■ **Directions**:
Every line of the data that contains the string "ionoscloud" must be copied.

■ **Input records**:
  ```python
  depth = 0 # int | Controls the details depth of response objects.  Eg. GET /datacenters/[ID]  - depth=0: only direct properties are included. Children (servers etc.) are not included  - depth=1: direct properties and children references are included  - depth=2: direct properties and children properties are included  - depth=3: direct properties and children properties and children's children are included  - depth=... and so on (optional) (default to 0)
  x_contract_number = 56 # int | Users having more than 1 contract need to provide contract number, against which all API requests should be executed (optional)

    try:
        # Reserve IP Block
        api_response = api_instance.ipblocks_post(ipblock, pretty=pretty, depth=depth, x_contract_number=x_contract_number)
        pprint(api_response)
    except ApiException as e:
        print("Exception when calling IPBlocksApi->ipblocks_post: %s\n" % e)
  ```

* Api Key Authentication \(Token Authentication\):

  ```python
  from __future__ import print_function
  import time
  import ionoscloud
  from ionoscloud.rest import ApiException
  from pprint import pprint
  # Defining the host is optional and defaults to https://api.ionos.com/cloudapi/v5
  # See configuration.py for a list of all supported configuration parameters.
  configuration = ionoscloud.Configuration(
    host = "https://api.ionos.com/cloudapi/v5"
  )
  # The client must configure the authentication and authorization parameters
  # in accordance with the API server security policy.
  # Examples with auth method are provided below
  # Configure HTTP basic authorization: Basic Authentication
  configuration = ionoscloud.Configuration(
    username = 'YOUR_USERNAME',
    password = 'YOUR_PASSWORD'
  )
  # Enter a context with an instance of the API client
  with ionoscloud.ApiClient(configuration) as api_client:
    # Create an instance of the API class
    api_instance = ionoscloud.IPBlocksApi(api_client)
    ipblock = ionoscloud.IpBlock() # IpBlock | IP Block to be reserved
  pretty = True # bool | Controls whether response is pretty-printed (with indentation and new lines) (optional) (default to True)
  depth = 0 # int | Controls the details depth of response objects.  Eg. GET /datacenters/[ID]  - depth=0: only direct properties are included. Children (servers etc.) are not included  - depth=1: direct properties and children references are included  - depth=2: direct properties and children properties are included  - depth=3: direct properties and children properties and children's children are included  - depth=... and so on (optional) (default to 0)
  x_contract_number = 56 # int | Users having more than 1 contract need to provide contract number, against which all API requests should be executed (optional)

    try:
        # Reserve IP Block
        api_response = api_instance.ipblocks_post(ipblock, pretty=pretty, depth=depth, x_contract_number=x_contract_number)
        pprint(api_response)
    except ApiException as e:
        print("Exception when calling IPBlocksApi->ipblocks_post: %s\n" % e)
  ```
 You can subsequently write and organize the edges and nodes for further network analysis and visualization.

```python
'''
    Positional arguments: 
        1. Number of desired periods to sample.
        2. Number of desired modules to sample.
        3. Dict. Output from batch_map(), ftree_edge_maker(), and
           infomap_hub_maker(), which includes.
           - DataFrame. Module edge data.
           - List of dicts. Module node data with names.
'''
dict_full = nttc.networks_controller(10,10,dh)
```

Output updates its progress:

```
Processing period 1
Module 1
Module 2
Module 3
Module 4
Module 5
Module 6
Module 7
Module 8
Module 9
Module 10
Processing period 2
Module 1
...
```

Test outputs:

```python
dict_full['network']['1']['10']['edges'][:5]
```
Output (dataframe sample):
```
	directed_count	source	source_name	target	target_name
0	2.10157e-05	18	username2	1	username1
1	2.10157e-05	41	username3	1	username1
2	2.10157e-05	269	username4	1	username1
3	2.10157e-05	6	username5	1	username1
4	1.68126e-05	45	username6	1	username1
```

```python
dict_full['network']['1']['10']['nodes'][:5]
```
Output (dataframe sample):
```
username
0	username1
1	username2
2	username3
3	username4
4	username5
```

■ **Solution for this problem**:
  import ionoscloud
  from ionoscloud.rest import ApiException
  configuration = ionoscloud.Configuration(
  configuration = ionoscloud.Configuration(
  with ionoscloud.ApiClient(configuration) as api_client:
    api_instance = ionoscloud.IPBlocksApi(api_client)
    ipblock = ionoscloud.IpBlock() # IpBlock | IP Block to be reserved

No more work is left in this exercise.